Text by Manabu Takashima
3月20日(金・同)にスペイン・マドリッド大会、28日(土・同)にペンシルバニア州ピッツバーグ大会、4月に入っても同大会の前日10日(金・同)に南アフリカのケープタウンでPFL Africa2026#01を開くPFL。シカゴ大会の5日後16日(木・同)には、マサチューセッツ州ボストン大会も控えている。新生PFLを印象づけるかのような過密日程のなか、2023年のBellatorの2大会& 2025年のPFLと過去ウィントラスト3大会に連続出場し、古くはUFC時代の2014年と2018年にユナイテッド・センター大会で戦っているセルジオ・ペティスが、今大会のヘッドライナーを務めることとなった。
セルジオが拠点を置くウィスコンシン州ミルウォーキーとイリノイ州ばかりか中西部最大の都市シカゴは、車でわずか90分しか離れていない。
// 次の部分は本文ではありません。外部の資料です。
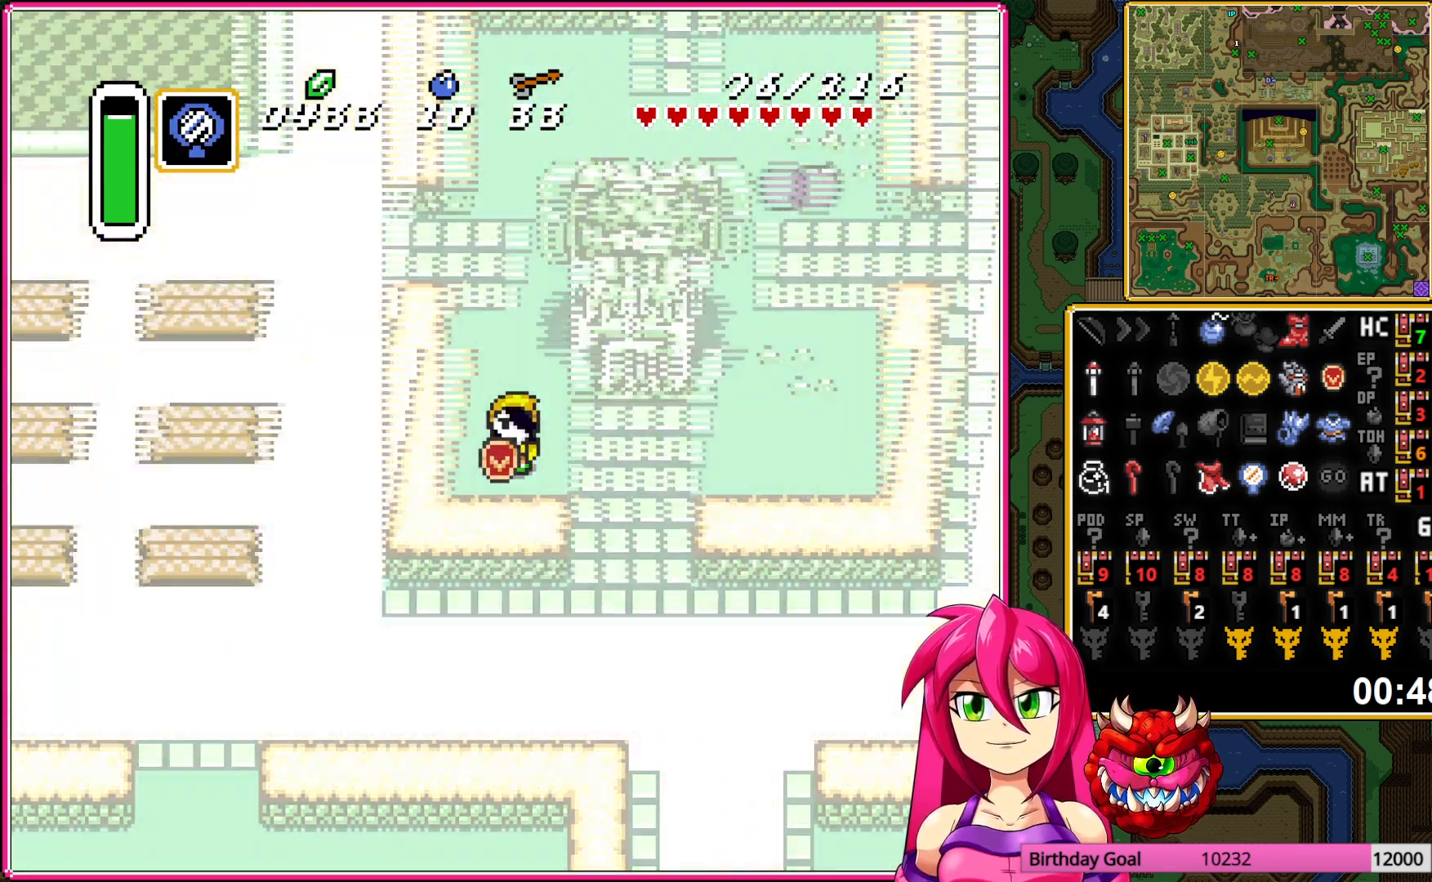
{"buttons": [], "events": []}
そのミルウォーキーでキック、MMAの発展に寄与し続けた師デューク・ルーファスが急逝してから半年。コメイン出場のジョーダン・ニューマンと共に、セルジオにとってルーファス追悼マッチとなる今回のシカゴでの一戦は特別すぎる戦いとなる。
そんなセルジオの相手を務めるミッチ・マッキーはキャリア10勝0敗、今大会がPFLデビューとなる新鋭だ。ミネソタ大レスリング部に所属していた3回生時=2019年にNCAAオールアメリカンに輝き(6位入賞)、翌2020年NWCSのオールアメリカン(二軍)というミッチだが、彼はカレッジスタイルだけでなくジュニア時代にフリースタイルで2度米国ナショナル王者に就き、2017年の世界ジュニア選手権では61キロ級で銀メダルを獲得している。
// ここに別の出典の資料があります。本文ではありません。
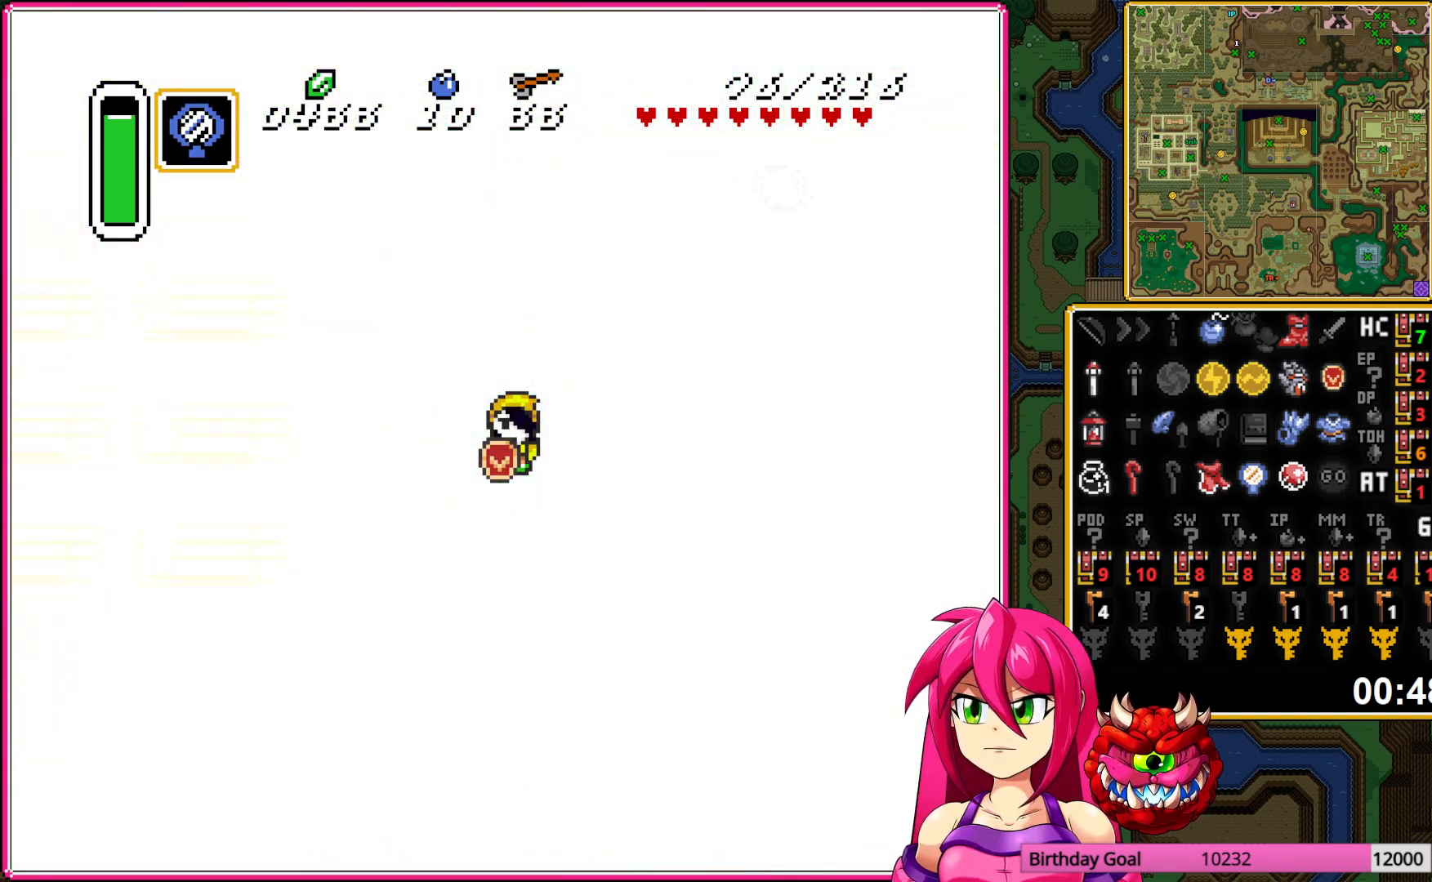
{"buttons": [], "events": []}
当然、MMAファイターとしての強みも組みにあるミッチはLFAで8勝を挙げており、27日(金・同)にLFA227のメインでハファエル・ナシメントと対戦する上久保周哉、ケイシー・タナーらとともにUFCへの昇格を第一としつつ、LFAバンタム級王座挑戦権争いをすると見られていた。そんななかでPFLとサインしたミッチの選択は、上久保の今後にも影響を与えることになる。
閑話休題。
ミッチが10連勝を手にした昨年9月のペドロ・ノブレ戦は、レスリング主体で徹底してダブルレッグから削って、殴るというスタイルでは上の舞台を目指せないと判断したのか、マットに根を張ったようなスタンスで、左右のフックを強振してKO勝ちを収めている。
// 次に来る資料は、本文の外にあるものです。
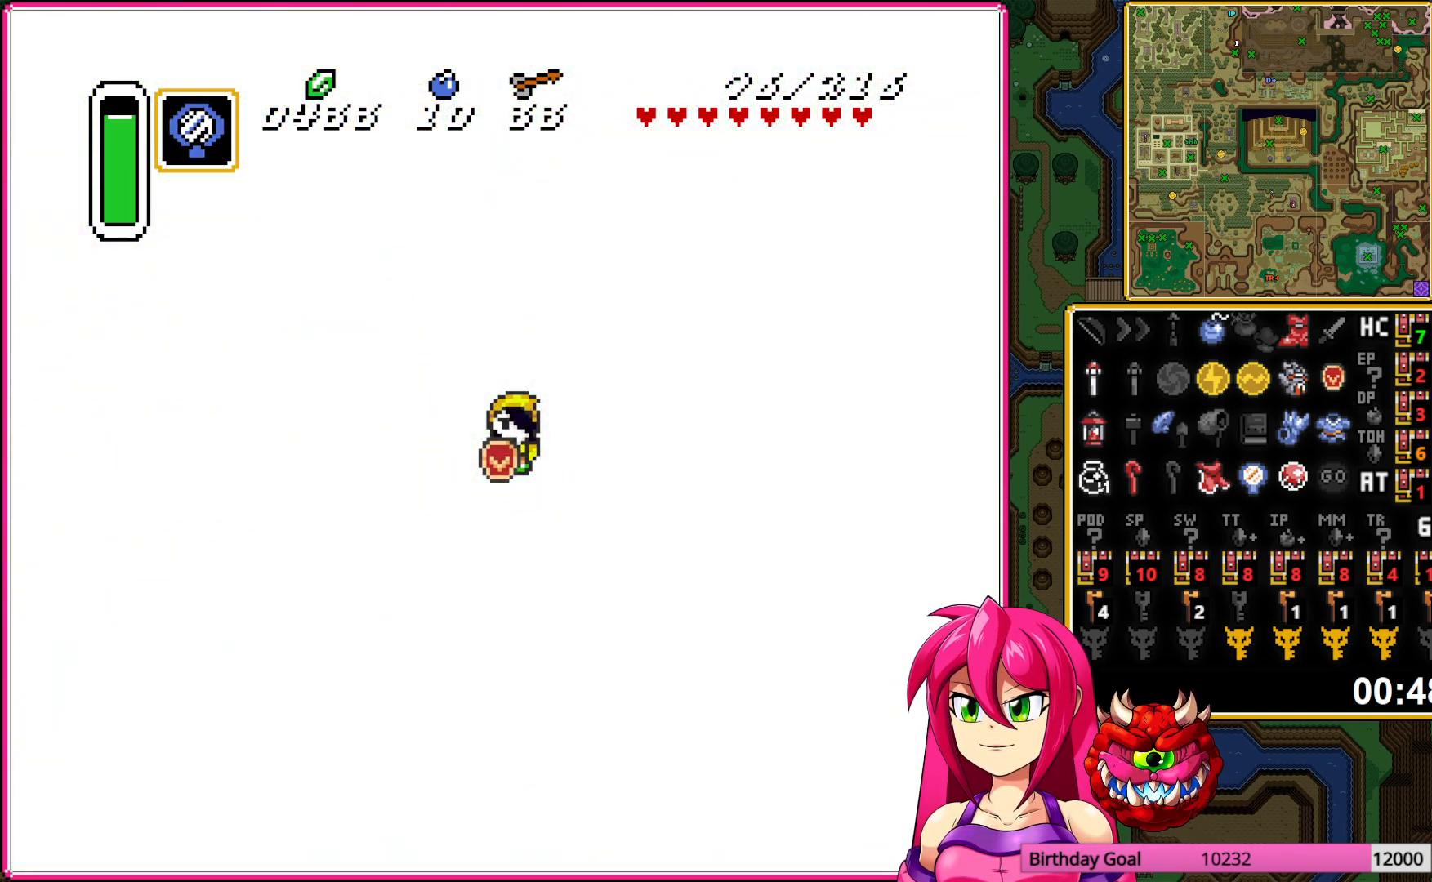
{"buttons": [], "events": []}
過去にパンチでダメージを与えた時は、ダブルレッグがあるためのオーバーハンドを当てていたミッチだが、ノブレ戦は上体を起こして近い距離で左右の拳を打ち抜いていた。
が、それはあくまでもUFCのスカウティングに引っかかるためだ。それもUFCでなくともPFLと契約したのだから、ミッチはセルジオ戦で相手の土俵=打撃で戦うような愚行はおかさないだろう。UFCではないが、メジャーとサインをした。なら必要なのは勝利だ。しかもセルジオはランク1位、勝てばランク上位入りは確実な試合になる。
そんなPFL初陣でミッチがやるべきファイトは、勝負が掛かった時のダニー・サバテロのごとく徹底しての組み&テイクダウン――テイクダウン&トップ・プレッシャー及びクリンチ・コントロールで、セルジオを削ることだ。